PI and organization: E. de Boisséson (ECMWF)

Co-Is: H. Zuo, M. Balmaseda, P. de Rosnay (ECMWF)

Abstract: The treatment of ocean observations, particularly at the air-sea interface, and air-sea fluxes is a crucial aspect of coupled ocean-atmosphere models with assimilative capability. Ocean analysis systems rely on thinning or super-observation schemes to average the information from ocean observations towards the scales resolved by the ocean model. A more extensive use of the ocean observing system can be achieved by combining perturbation techniques with an ensemble approach. In this project, an advanced assimilation methods will be developed based on a generic ensemble generation scheme with the focus on providing improved estimation of upper ocean properties by optimising treatment of ocean observations as well as atmospheric forcing fluxes. The method will improve the use of the information from the ocean observing system, assimilate more observations than conventional methods and provide uncertainty estimates. This approach will take into account the uncertainty linked to the representativeness of the observations as well as the uncertainty from the specification of the air-sea fluxes and the sea surface constraints. As a proof of concept, the method will be first applied to an ocean-only reanalysis system before being tested in an ocean-atmosphere coupled system. The uncertainty estimates will be analysed in both systems to identify the potential strengths of the ensemble approach and the impact of coupling in estimating uncertainties. The new ensemble generation method will be evaluated against independent observations, with reference to the CMEMS Global Reanalysis Ensemble Product (GREP). This study will provide a new ensemble generation method applicable to future CMEMS (re)analysis and forecast services, for both global and regional Monitoring and Forecasting Centres (MFCs).

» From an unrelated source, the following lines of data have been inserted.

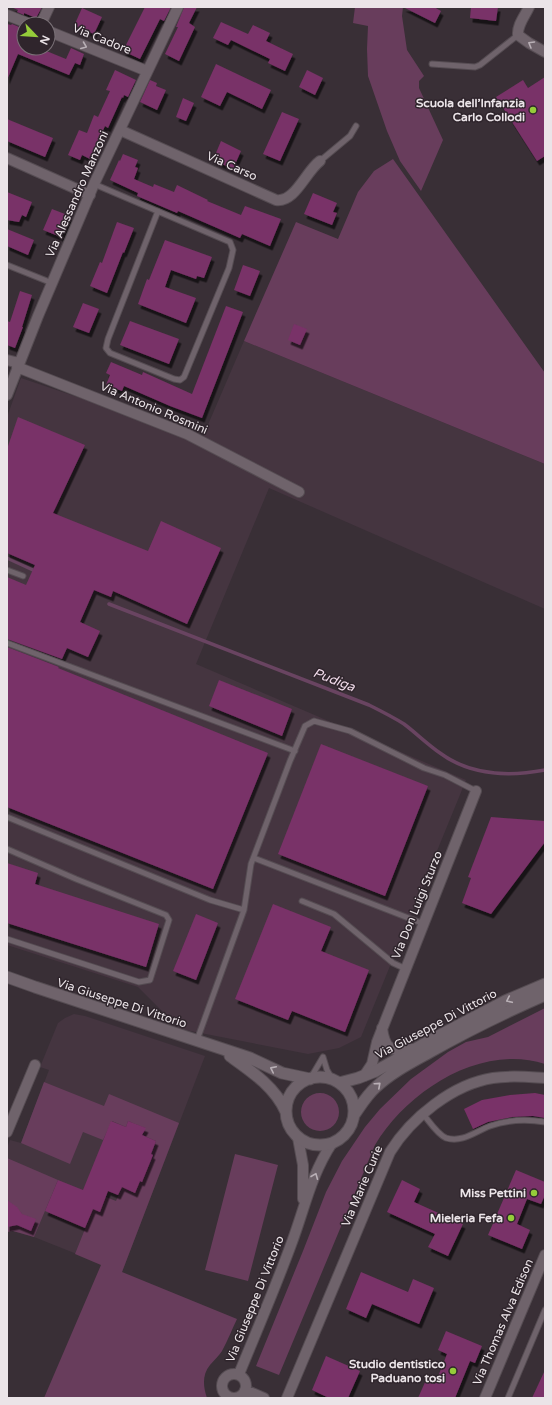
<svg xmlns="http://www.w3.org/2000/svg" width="552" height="1405" viewBox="0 0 552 1405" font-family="'Varela Round',sans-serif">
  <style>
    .built { fill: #453540 }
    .green { fill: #683d5c }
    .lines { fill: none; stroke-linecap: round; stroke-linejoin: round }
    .stream { stroke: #694461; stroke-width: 3.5 }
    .building { fill: #793167; filter: url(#shadow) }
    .service-casing { stroke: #554c52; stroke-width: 7 }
    .minor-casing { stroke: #554c52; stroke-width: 12 }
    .tertiary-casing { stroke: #554c52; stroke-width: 13 }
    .service { stroke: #6f636b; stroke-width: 5 }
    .minor { stroke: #6f636b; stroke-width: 10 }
    .tertiary { stroke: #6f636b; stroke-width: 11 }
    .oneway { stroke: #b9b0b6 }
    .poi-dot { fill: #95cc3a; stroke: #2f252c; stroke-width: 1.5 }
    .labels { text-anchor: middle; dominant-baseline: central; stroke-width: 3; stroke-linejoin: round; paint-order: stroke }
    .street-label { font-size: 12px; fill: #ebe4e8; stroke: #2f252c }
    .poi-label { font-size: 12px; font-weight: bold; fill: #ebe4e8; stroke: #2f252c; text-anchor: end }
    .water-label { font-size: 13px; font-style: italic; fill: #f3ddec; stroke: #2f252c }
  </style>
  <defs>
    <filter id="shadow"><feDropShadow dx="2.5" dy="4.5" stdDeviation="0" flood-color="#0009"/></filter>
  </defs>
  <rect width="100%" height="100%" fill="#392f36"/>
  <!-- built -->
  <path class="built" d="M244 341 545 464V609L269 488 196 664 466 780 361 1037 339 1048 308 1054 180 1029 138 987 7 945V417L21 378 187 434 201 441Z
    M74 1014 85 1016 205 1056 122 1272 34 1237 13 1231 7 1232V1148L10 1140 21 1143 49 1070 40 1067 58 1023 65 1018Z"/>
  <!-- green -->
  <path class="green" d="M355 7H403L402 16 407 50 424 76 419 81V88L443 140 421 191 400 161 387 131 368 76 367 49 368 26 353 23Z
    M393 159 545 373V464L244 341 296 222 338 239 358 192 374 171Z
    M545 1008V1064C481 1043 407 1091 375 1145L279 1375 256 1366 303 1251 326 1192 342 1161 365 1127 380 1109 411 1079 448 1052 466 1042 488 1037Z
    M44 1082 104 1106 109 1094 179 1123 122 1272 237 1319C232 1329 228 1340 222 1351 219 1356 214 1360 210 1365 202 1375 203 1386 207 1398H44L101 1265 75 1254 93 1209 100 1212 106 1197 116 1201 122 1187 135 1192 140 1181H142L153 1155 151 1154 156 1141 142 1135 145 1128 128 1121 126 1127 112 1121 103 1140 83 1132 70 1164 21 1143Z
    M301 1112a19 19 0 1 1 38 0a19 19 0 1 1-38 0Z
    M235 1154 278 1165 248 1281 205 1270Z
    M7 1158 58 1180 34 1237 13 1231 7 1232Z"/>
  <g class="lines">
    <!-- stream -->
    <path class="stream" d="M7 558 33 570
      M109 604 369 705C381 711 393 717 404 724 416 733 427 744 440 753 471 776 508 777 545 770"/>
  </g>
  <!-- building -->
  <path class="building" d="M11 7H42L36 18 24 13V15L17 12 18 10Z
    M145 7H171L164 21 160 19 140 59 123 51Z
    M184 7H197L189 23 195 27 179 61 165 54 178 27H176Z
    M403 7H434L441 11 435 23Z
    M471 7H498L496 21 470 18Z
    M82 8 102 17 94 34 74 26Z
    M221 22 248 34 253 25 270 33 266 41 293 54 285 71 268 63 270 59 231 40 228 45 213 38Z
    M7 24 11 25 12 24 24 29V48H39L66 59 71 48 84 54 80 65 75 63 69 75 18 54 7 80Z
    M216 64 271 90 262 109 227 92 220 106 201 97Z
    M115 70 136 80 128 97 124 95 123 98 122 97 108 128 105 126 90 159 82 155 80 160 68 155 79 130 87 133 94 115 98 117 110 91 106 90Z
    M307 70 323 78 315 95 299 87Z
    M545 77V156L537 161 496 97 523 80 528 88Z
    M150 80 157 83 156 86 166 90 157 110 140 102Z
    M183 98 194 103 186 121 176 117Z
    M282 112 299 119 280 161 263 154Z
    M7 119 53 138 45 157 7 141Z
    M221 141 241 151 233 169 213 160Z
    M123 154 138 160 135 167 138 168 134 179 153 187 154 184 174 192 177 185 208 200 207 201 241 215 245 206 281 219 270 246 242 234 240 238 178 211 177 213 137 196 138 193 110 180 119 160 120 161Z
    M7 192 32 202 26 217 22 215 19 222 7 220Z
    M313 193 337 203 333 212 337 213 332 225 304 214Z
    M52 209 70 216 61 237 43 230Z
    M117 222 134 228 124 253 123 252 107 293 90 286 100 262 102 263Z
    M7 229 34 240 28 255 7 246Z
    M165 240 212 257 204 278 197 276 196 279 171 270 165 287 196 298 186 323 138 304 147 279 149 280Z
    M243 265 260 271 250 296 234 290Z
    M20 291 32 295 22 327H23L15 348 7 345V321L10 322Z
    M83 303 99 309 89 333 73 327Z
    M226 306 243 312 202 418 170 406 124 386 122 391 106 385 110 375 106 373 111 362 142 375 143 372 192 394Z
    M130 321 179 339 169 364 120 345Z
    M294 324 307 329 300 345 288 340Z
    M18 417 85 445 53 513 148 551 161 521 221 548 187 624 113 591 111 597 94 590 80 622 100 631 88 657 67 648 62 659 7 639V577L26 585 35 565 7 553V449Z
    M7 647 59 667 58 668 268 753 213 889 7 807Z
    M219 680 292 709 282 736 209 706Z
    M321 744 428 786 385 896 278 854Z
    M491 817 545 821V842L491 914 462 903 471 878 468 877Z
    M7 863 38 873 35 884 159 924 146 967 7 923Z
    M273 904 331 927 321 951 369 970 345 1032 292 1011 288 1020 235 999Z
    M196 914 218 923 196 980 173 971Z
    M535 1093 545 1095V1118L533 1116 512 1117 488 1122 473 1129 464 1109 482 1100 510 1095Z
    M111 1121 126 1127 128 1121 146 1128 142 1135 156 1141 151 1154 153 1155 142 1182 140 1181 135 1193 122 1187 118 1195 108 1191 100 1212 93 1209 85 1228 45 1211 58 1180 83 1190Z
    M516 1170 545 1182V1195L541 1204 527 1199 517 1224 530 1230 522 1249 488 1235Z
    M402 1180 420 1189 414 1202 463 1224 448 1256 428 1247 435 1234 387 1212Z
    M7 1200 17 1207 22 1214 36 1219 31 1231 17 1225 7 1227Z
    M361 1272 408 1292 413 1279 434 1288 419 1324 372 1304 366 1318 346 1309Z
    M446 1331 482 1346 475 1363 470 1361 455 1398H418L426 1380 435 1384 447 1354 438 1350Z
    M326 1356 360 1371 348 1398H329L312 1390Z
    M545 1370V1398H532Z"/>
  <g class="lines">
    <!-- service casing -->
    <g class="service-casing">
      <path id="service" d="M432 64 475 67 480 65 518 35
        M320 161 350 136 356 126
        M94 184 230 242 233 250 229 268 184 377 180 380 174 379 110 353 106 348 108 339 158 211
        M7 265 52 283
        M7 570 23 576
        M7 643 295 751
        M7 817 210 900 244 910
        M7 849 76 879 166 915 169 920 150 980 139 982 7 939
        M254 858 424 924
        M302 901 334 914 393 963 406 969
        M197 1040 244 910 251 864 290 761 305 726 314 721 350 731 424 768 445 775 476 791
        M310 1079 323 1057 327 1070 333 1080
        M423 1114C429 1121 437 1134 446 1138 463 1143 476 1131 490 1126 507 1120 527 1119 545 1122
        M508 1398 545 1310"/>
    </g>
    <!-- minor casing -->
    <g class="minor-casing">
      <path id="minor" d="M529 7C525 16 517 25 518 35L529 43 545 52
        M7 15 30 24
        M41 24 49 7
        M48 31 147 71
        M120 130 276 200C295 203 306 171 320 161
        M7 158 90 195
        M7 360 19 363
        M17 367 187 434 299 492
        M7 395 38 316 94 184 178 7
        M382 1028C385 1051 392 1052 413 1049
        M364 1076 372 1064 377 1042 476 791
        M7 1132 35 1065
        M298 1138 303 1165V1199
        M222 1386a12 12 0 1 1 24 0a12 12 0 1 1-24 0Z
        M239 1374C257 1330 276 1286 292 1242 305 1207 311 1175 332 1143
        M245 1390 264 1398
        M287 1398 390 1152C411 1118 453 1084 493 1078 511 1075 528 1077 545 1078
        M485 1398 545 1255"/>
    </g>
    <!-- tertiary casing -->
    <g class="tertiary-casing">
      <path id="tertiary" d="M7 977 35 987 250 1058 282 1073 310 1079
        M230 1056C251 1071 275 1087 286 1112
        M286 1111a34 34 0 1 1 68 0a34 34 0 1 1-68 0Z
        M339 1083 358 1078 376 1071 440 1035 505 1001 545 984
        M354 1115C361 1105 367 1095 376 1087 392 1072 412 1062 430 1052 467 1031 506 1012 545 995"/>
    </g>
    <!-- service -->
    <use href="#service" class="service"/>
    <!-- minor -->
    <use href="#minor" class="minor"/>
    <!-- tertiary -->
    <use href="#tertiary" class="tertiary"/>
  </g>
  <!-- one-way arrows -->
  <defs><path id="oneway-chevron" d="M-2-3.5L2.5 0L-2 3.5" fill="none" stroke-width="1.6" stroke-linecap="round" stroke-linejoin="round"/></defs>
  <g class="oneway">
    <use href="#oneway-chevron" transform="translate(531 44) rotate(-150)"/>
    <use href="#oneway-chevron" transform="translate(84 46) rotate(22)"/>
    <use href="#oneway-chevron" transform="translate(509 1000) rotate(155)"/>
    <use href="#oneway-chevron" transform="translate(273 1069) rotate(-154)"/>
    <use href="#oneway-chevron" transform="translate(378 1085) rotate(-42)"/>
    <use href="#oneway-chevron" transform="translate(315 1176) rotate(-68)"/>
  </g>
  <!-- markers -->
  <g class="poi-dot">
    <circle cx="533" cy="110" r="4"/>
    <circle cx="534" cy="1193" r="4"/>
    <circle cx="511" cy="1218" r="4"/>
    <circle cx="453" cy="1371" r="4"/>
  </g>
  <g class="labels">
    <!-- street labels -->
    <g class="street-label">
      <text transform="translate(102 39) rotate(22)">Via Cadore</text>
      <text transform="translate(232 166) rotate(24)">Via Carso</text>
      <text transform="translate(77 194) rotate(-66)">Via Alessandro Manzoni</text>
      <text transform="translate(154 408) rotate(23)">Via Antonio Rosmini</text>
      <text transform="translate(417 905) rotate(-68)">Via Don Luigi Sturzo</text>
      <text transform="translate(122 1003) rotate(18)">Via Giuseppe Di Vittorio</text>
      <text transform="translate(436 1024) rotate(-28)">Via Giuseppe Di Vittorio</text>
      <text transform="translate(362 1186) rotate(-67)">Via Marie Curie</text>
      <text transform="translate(255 1299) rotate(-68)">Via Giuseppe Di Vittorio</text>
      <text transform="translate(503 1322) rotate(-67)">Via Thomas Alva Edison</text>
    </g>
    <!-- poi labels -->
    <g class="poi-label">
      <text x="525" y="103">Scuola dell’Infanzia<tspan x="525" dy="14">Carlo Collodi</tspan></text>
      <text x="526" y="1193">Miss Pettini</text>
      <text x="503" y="1218">Mieleria Fefa</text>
      <text x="445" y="1364">Studio dentistico<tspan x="445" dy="14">Paduano tosi</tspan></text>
    </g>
    <!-- water labels -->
    <g class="water-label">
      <text transform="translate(334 680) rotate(21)">Pudiga</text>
    </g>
  </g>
  <!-- border -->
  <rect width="552" height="1405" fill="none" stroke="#ebe4e8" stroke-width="16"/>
  <!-- north arrow -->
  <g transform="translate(36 36) rotate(115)"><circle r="19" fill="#2f252c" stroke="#7a7177"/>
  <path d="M0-3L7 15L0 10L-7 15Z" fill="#95cc3a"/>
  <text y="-6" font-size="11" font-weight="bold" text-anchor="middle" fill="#ebe4e8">N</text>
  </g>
</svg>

Project highlight at mid-term:
In ocean analysis systems, a substantial part of the uncertainty comes from the observation representativeness errors that are introduced when matching physical observations to the model resolution. To reduce problems with representativeness, ocean analysis systems rely on super- observation and thinning techniques to average the information from observations towards the scales of the ocean model. Some of this information is lost in the procedure. Within the GENOA project, we have been developing a new perturbation method that, together with an ensemble approach, will better exploit the information from the observing system. The final product will be a generic ensemble generation scheme for ocean analysis.

This new method has now been implemented in the ECMWF ocean data assimilation system. It works on both sea surface and subsurface observations. Sea ice concentration data, for example, are usually ingested in the analysis system using a thinning method with a fixed sampling interval (around 0.5 ̊) in both latitudinal and longitudinal directions (Figure 1a). A random sampling method has been imbedded in the thinning scheme (Figure 1b). Together with an ensemble approach, the new scheme uses a greater variety of observation and produces ensemble spread that represent reasonable uncertainties in sea ice concentration (Figure 1c). On the vertical, the current pre-defined vertical thinning scheme (opa0 on Figure 2) has evolved into a stratified random thinning around each thinning level (opa1-to-4 on Figure 2). This method, together with an ensemble approach, allows to exploit the full vertical resolution of the profile observations.

Figure 1. (a) Daily-averaged gridded SIC data over the Arctic region from CMEMS OSTIA as assimilated in the ECMWF ORA system using a regular thinning. (b) SIC data as assimilated in the new system using the random thinning method for one specific ensemble member. (c) Ensemble spread of SIC (in %) over the Arctic region in a 5-ensemble member sensitivity experiment using a random sampling of SIC data. As one would expect the uncertainty is more substantial at the sea- ice edge and close to the continent.








Figure 2. Illustration of the vertical sampling method used in the ECMWF ORA system and overview of an alternative method based on a random sampling. From left to right, are plotted the vertical sampling by the model grid between 50m and 70m depth, the standard pre-defined thinning in the ECMWF ORA system (thinning grid), the sampling by a CTD probe (raw profile) and the regular (opa0) and random sampling in four realizations (opa1 to opa4).